Mais dans le reflet de la vitre, il vit son visage émincé, pâle et ses joues creuses. Il vit aussi son regard, scintillant, d’un jaune énigmatique. Il leva la main, toucha la fenêtre, ses griffes créant des motifs aléatoires sur la glace qui s’effritait.

Il se souvint alors. De son retour de la forêt, de la douleur au dos. De la chose qui l’avait attaquée. Il avait cru à un loup, mais c’était autre chose. La fièvre avait suivi, mais il n’avait rien laissé paraître, cachait sa douleur à sa femme. Il passait beaucoup de temps dehors.

Puis, c’était l’odeur qui avait commencé à lui faire perdre la raison. L’odeur qui émanait de sa femme, de ses enfants. Il avait été leur rendre visite durant la nuit, avait léché leurs peaux chaudes, caressé les visages innocents. Il avait ensuite mordu dans la chair, étouffé les cris en plaquant sa main sur les visages paniqués.

Igor se redressa. Ce n’était pas sa femme, mais bien lui, le Verdilak. Confus, il s’éloigna de la fenêtre, sachant que les trois silhouettes se tenaient à proximité. Il les avait guidés vers ce camp, à moitié rendu fou par la transformation, incapable de comprendre ce qui lui arrivait.

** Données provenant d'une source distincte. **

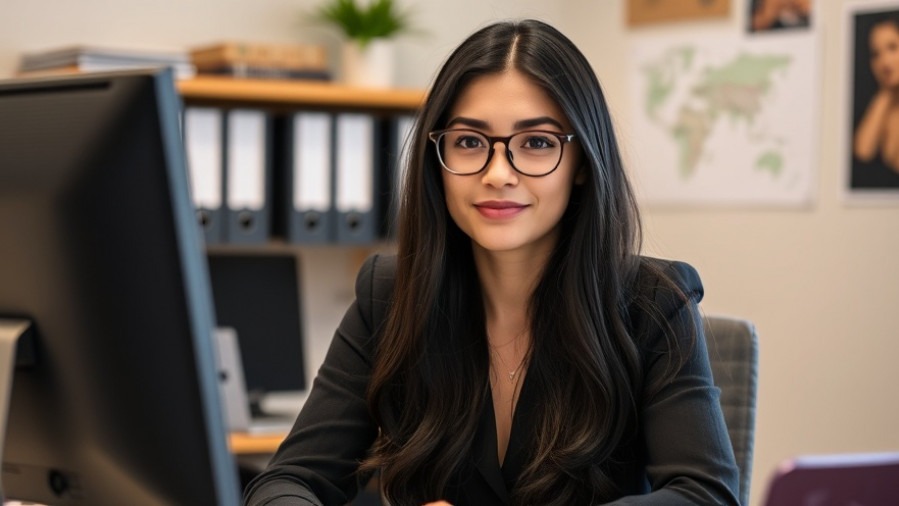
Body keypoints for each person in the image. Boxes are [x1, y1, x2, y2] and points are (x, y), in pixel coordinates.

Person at [244, 19, 739, 505]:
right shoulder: (390, 295)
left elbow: (705, 495)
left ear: (583, 162)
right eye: (469, 142)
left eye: (538, 142)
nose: (498, 173)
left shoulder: (654, 301)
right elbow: (287, 482)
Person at [853, 15, 899, 174]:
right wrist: (886, 93)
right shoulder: (883, 101)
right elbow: (863, 152)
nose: (885, 62)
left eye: (893, 48)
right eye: (876, 54)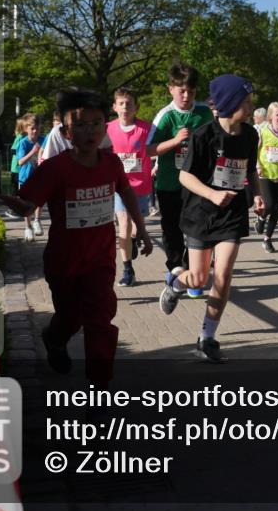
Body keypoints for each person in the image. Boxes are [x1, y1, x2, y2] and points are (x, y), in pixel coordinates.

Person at [0, 88, 153, 388]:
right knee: (70, 318)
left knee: (99, 321)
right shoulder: (55, 168)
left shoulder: (111, 164)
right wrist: (21, 207)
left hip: (100, 260)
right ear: (66, 132)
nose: (90, 131)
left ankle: (99, 391)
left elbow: (126, 192)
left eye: (97, 123)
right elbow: (29, 202)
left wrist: (142, 231)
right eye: (81, 124)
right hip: (64, 262)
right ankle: (53, 338)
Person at [175, 74, 263, 363]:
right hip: (201, 214)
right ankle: (175, 283)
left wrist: (258, 194)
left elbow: (250, 170)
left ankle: (207, 337)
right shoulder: (203, 136)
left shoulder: (251, 135)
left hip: (232, 215)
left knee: (223, 275)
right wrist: (212, 195)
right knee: (198, 278)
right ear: (229, 103)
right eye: (245, 102)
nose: (250, 108)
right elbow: (184, 175)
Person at [153, 64, 214, 305]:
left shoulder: (204, 113)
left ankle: (192, 274)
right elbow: (148, 150)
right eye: (181, 91)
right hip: (170, 184)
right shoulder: (165, 116)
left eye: (191, 91)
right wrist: (174, 140)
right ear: (171, 89)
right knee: (172, 230)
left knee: (197, 230)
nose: (187, 96)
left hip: (197, 184)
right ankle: (176, 268)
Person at [107, 87, 157, 287]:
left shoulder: (147, 129)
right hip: (119, 186)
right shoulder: (107, 128)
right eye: (121, 103)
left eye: (129, 103)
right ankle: (128, 270)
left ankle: (135, 239)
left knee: (137, 225)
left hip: (141, 185)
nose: (125, 107)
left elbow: (157, 149)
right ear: (114, 107)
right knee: (124, 224)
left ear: (136, 107)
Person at [256, 102, 278, 253]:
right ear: (270, 116)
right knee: (269, 204)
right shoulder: (263, 131)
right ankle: (261, 218)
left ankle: (267, 239)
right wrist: (257, 165)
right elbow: (255, 150)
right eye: (277, 114)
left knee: (276, 209)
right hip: (265, 172)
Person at [15, 113, 46, 241]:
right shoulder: (22, 143)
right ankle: (27, 227)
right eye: (32, 128)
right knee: (26, 204)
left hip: (39, 176)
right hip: (25, 177)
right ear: (26, 129)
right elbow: (20, 162)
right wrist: (33, 151)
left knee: (39, 200)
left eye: (37, 128)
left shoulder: (44, 140)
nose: (35, 131)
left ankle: (37, 221)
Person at [9, 117, 26, 197]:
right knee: (15, 188)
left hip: (20, 167)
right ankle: (14, 206)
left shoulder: (23, 137)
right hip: (16, 167)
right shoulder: (20, 137)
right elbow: (13, 150)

Il se revit au sol, avec sa gamine, léchant le plancher couvert d’hémoglobine. Le sien? Celui de la petite ou alors d’un pauvre malheureux qui s’était arrêté chez lui? Non, c’était celui de la vieille folle, de cette sorcière si délicieuse.

Il se retourna afin de jeter un regard vers la pièce, au moment où la porte d’entrée s’ouvrait, laissant entrer silencieusement trois silhouettes agiles. Le courant d’air qui les accompagna fut bref, quelques hommes remuèrent, grognèrent, mais le sommeil était maître et les garda captif.

Sa femme et ses deux enfants vinrent le rejoindre. Un instant, il voulut leur demander pardon, sentit quelque chose de similaire au regret. Mais ce fut de courte durée, car l’odeur qui flottait dans la baraque était sublime.

Le père se devait de prendre soin de sa famille.

Ils étaient les esprits de la toundra.